More than one million people have subscribed to a 5G mobile contract in South Korea, meaning demand for the high-speed technology has easily outpaced the country’s adoption of 4G.
The need for speed isn’t just essential for rapid telecommunication — we’d all rather communicate using faster and more reliable methods.
5G has created quite the media buzz recently. Although uptake continues to face its challenges, with the Australian government banning Chinese telecommunication giant Huawei’s 5G rollout in the country on national security grounds, the world is racing to implement the infrastructure.
Next generation 5G networks can be 100 times faster than 4G, making communication between devices and servers much faster. This opens up a wealth of possibilities for manufacturing, helping the industry to increase its competitiveness and boost efficiency.
The instant era
Manufacturing runs on a tight schedule. Margins are squeezed more than ever as products are increasingly varied, customised and complex. Factories need to receive and transmit a wealth of data to keep their equipment informed — and fast.
Ultra-reliable and low-latency communication (URLLC) is a new service category that will be supported in 5G, created to meet the requirements for 5G in industrial applications.
By making the most of this category, machines can receive greater roaming power. In fact, 5G has very low latency, around 10 milliseconds in comparison to the 20-30 milliseconds with 4G, so equipment can be monitored in real time by human workers.
With plans to reduce this latency to as little as one millisecond, the factory floor will receive updates on machinery almost instantaneously.
Cutting the cord
According to Ericsson’s report on 5G’s potential, enhanced communication will also mean greater flexibility for manufacturing robots.
5G will handle more complex data transmissions, such as cloud robotics where the cloud’s processing is relevant for the immediate action of the robot. In combination with the cloud’s almost limitless processing and data storage, 5G communications will allow manufacturing robots to do far more than they can today. Robots will be able to exchange large amounts of information between themselves and the factory workforce, revolutionizing the shop floor along with other 5G enabled devices, such as wearables and technologies like augmented reality.
Most robots we’ve seen so far have been tethered to a wired system. This is because the wireless connectivity required for cloud computing just hasn’t been available — until now.

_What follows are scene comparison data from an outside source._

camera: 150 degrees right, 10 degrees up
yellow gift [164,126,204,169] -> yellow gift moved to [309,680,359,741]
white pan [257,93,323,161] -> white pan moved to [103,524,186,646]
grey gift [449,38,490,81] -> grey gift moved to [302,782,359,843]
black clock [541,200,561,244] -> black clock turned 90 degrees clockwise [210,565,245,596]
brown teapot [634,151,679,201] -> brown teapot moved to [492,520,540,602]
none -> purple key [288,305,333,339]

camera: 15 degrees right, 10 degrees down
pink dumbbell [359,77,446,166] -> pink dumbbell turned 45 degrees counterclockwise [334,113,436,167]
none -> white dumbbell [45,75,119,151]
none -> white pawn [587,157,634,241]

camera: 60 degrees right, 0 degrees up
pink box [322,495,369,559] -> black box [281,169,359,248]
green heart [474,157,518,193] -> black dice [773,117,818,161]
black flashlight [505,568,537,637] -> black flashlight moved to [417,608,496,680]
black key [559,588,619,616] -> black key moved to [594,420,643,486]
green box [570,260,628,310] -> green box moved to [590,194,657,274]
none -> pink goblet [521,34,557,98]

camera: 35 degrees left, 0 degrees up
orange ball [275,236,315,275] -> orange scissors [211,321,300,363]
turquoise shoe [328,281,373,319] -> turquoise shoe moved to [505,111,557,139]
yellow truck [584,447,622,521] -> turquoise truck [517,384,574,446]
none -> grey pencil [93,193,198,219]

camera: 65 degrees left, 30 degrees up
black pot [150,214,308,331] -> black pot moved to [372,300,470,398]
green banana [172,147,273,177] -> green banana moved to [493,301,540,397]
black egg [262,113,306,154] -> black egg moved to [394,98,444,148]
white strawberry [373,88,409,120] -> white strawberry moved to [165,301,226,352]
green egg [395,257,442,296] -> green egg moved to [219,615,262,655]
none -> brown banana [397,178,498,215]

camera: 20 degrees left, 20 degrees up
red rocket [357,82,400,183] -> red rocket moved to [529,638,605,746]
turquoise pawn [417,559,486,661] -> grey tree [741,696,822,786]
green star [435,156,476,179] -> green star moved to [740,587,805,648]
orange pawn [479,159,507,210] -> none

As robots work in greater collaboration with human workers, 5G will allow them to roam free, untethered and totally wireless. Better still, instant wireless communication will speed up robot reaction times, reducing the risk of worker injury or collision with other equipment.
Real time maintenance
Maintenance is a major cost for manufacturers. Broken machines can bring production to a grinding halt, costing anything from thousands to millions of dollars in downtime. 5G-powered predictive maintenance could prevent failures before they happen.
Imagine a machine’s temperature is rising at an alarming rate. Mere seconds later, the equipment overheats and causes hundreds of thousands of dollars worth of damage. By the time a replacement has been ordered, delivered and installed, production is massively behind and profitability has taken a huge hit.
Now, imagine the outcome if sensors were added onto equipment for machine health monitoring. With ultra-low latency 5G, potential threats can be identified and fixed before they turn into production-stopping problems. If a piece of equipment is continuously showing signs of wear, a replacement can be ordered from a reliable equipment supplier ahead of time and without any last-minute panic.
As the Asia Pacific region, and indeed the rest of the world, gears up for the 5G era, its benefits will not be restricted to just telecommunications.
As robots shed their wires, data is transmitted faster than ever and downtime is reduced with enhanced maintenance schedules,
5G will bring production to a whole new level of efficiency.